* _WHAT THIS TASK INVOLVES_
Whenever a line below includes the string "object", show it.

++++ SUPPLIED DATA

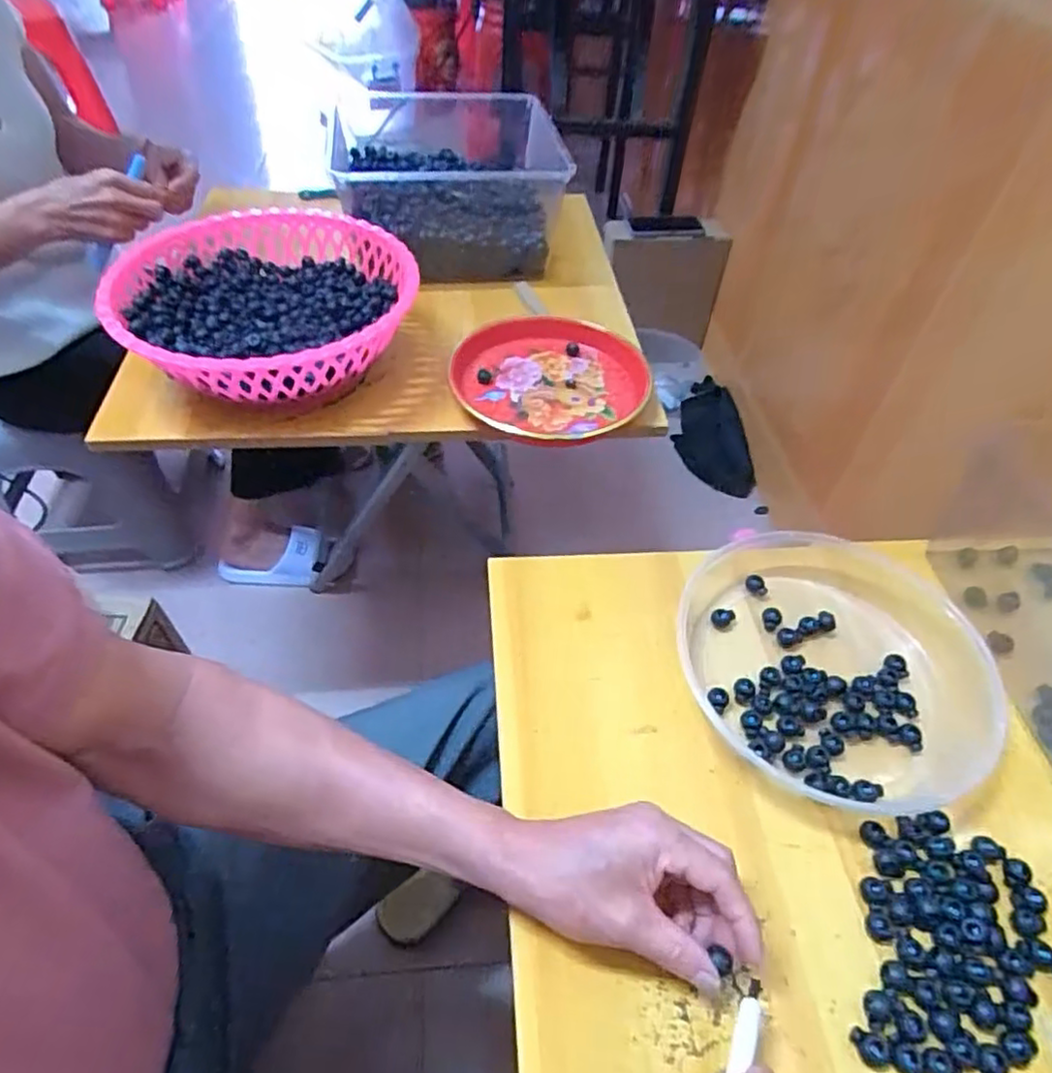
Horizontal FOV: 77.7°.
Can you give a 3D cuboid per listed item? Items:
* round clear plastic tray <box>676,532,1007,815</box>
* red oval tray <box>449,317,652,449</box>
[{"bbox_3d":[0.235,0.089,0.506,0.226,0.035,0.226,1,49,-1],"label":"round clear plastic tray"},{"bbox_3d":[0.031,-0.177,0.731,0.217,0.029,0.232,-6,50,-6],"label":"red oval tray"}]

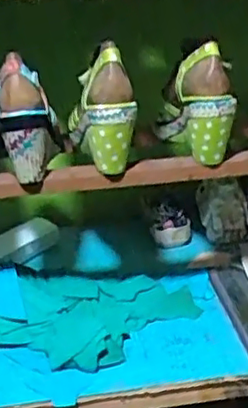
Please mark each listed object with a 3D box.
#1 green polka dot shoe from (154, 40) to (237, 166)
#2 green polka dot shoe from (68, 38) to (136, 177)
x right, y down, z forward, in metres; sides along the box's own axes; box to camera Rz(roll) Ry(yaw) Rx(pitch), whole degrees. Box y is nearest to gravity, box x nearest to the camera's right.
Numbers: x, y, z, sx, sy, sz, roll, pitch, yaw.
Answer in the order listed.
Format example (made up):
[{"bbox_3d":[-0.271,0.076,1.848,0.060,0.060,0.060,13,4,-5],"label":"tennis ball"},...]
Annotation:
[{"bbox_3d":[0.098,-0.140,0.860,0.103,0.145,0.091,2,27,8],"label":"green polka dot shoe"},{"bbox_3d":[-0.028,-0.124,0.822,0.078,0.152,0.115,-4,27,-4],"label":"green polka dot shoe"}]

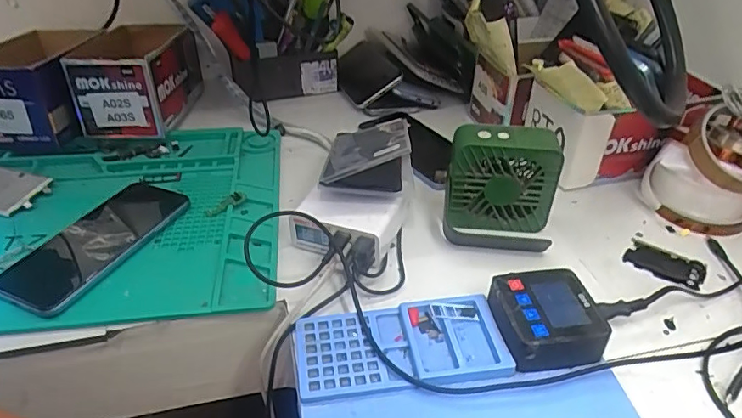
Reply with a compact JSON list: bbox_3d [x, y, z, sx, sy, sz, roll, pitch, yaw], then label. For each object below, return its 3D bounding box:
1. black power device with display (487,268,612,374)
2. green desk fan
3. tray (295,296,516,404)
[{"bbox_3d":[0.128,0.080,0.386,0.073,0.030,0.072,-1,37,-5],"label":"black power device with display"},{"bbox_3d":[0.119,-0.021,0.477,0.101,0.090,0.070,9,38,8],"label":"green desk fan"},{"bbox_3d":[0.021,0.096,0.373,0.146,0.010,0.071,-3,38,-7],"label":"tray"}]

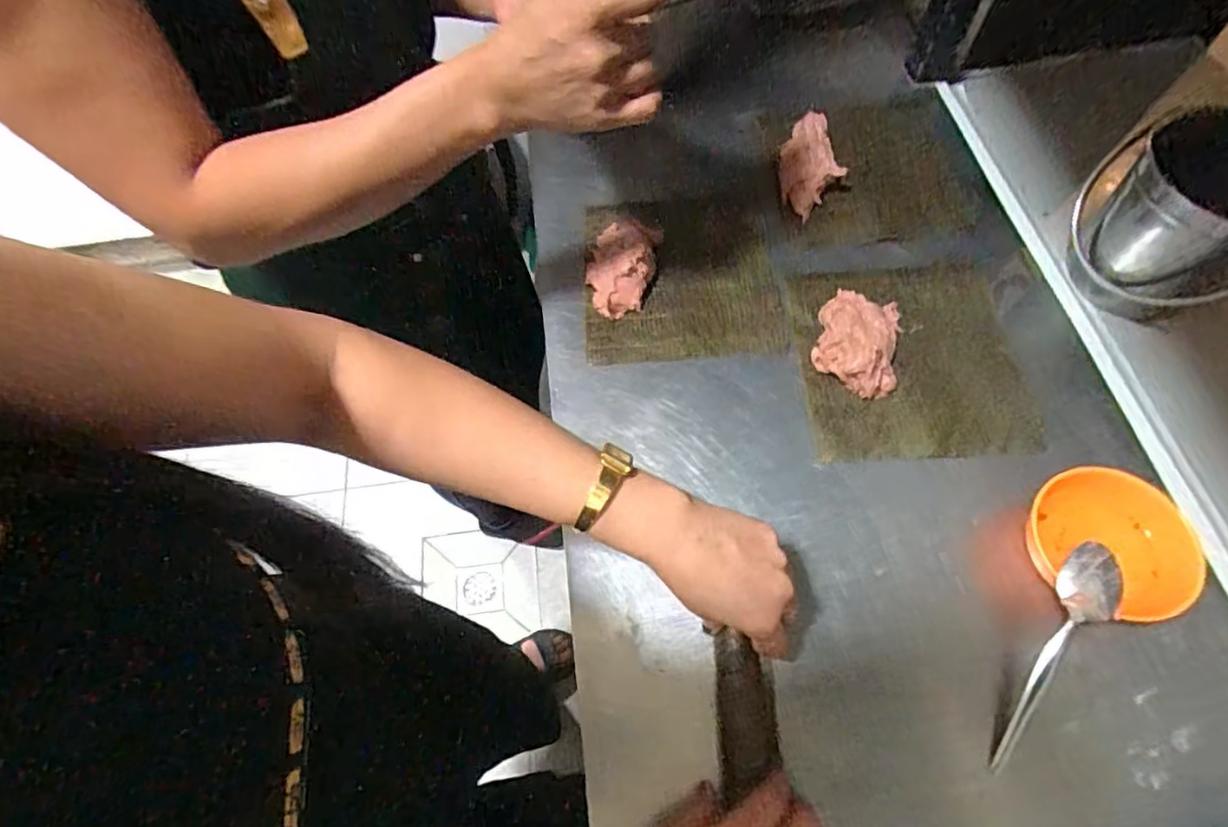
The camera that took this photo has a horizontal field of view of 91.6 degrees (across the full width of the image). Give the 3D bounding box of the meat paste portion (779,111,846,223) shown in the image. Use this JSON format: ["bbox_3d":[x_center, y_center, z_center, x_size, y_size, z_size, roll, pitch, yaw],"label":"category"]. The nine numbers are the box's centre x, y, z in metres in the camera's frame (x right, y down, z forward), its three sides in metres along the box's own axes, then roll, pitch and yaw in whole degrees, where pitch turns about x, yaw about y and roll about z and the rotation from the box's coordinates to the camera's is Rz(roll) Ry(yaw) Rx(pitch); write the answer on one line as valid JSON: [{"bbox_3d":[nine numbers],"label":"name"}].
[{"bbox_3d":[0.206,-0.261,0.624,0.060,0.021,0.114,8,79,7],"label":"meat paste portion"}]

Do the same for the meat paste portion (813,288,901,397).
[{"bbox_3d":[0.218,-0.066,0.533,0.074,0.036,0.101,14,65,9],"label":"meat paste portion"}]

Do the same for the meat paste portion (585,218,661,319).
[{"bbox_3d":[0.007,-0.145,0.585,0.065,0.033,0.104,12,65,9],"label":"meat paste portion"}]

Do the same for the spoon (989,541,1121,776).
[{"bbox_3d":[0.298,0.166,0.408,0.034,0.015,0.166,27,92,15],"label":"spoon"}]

++++++++
++++ SUPPLIED DATA

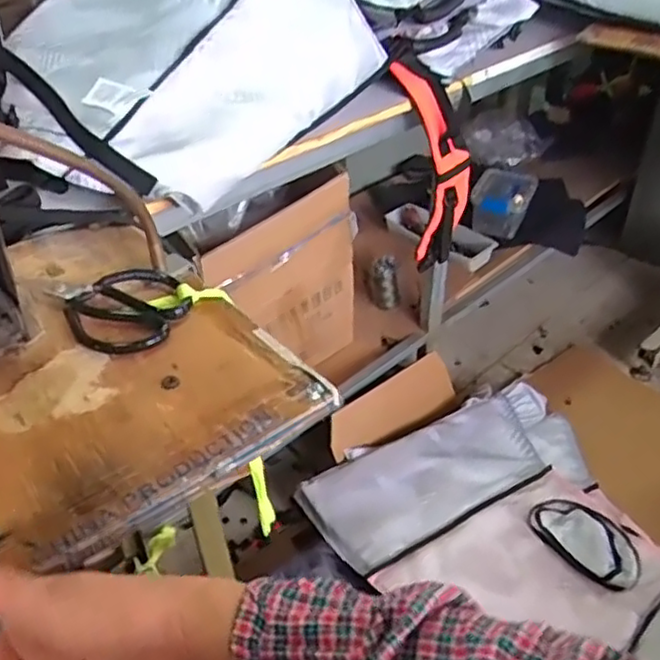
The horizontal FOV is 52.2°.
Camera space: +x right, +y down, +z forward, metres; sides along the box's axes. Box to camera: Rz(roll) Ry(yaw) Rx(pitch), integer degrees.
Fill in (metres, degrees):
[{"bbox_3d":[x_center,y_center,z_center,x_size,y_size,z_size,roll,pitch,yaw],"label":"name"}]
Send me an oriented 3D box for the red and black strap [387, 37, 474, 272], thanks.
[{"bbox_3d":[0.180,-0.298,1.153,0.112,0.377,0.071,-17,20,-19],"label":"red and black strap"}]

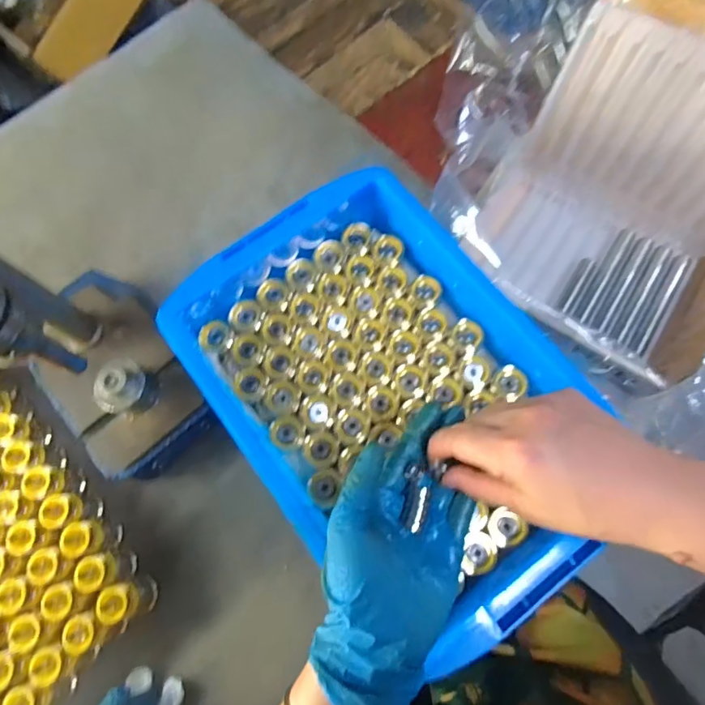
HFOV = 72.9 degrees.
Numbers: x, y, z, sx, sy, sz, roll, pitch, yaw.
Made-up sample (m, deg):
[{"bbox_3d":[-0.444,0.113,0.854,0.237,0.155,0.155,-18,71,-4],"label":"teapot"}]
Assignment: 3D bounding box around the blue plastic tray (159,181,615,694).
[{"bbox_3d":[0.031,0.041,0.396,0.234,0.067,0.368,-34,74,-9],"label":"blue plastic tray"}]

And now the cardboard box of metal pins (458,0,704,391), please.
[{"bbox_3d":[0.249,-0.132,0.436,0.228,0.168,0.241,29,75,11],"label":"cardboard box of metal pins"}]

++++++++

* _ANSWER FOR THE TASK_
Please mark each listed object with a 3D box.
Reply with a compact JSON list: bbox_3d [x, y, z, sx, sy, sz, roll, pitch, yaw], then label. For each object below, return its 3D bounding box:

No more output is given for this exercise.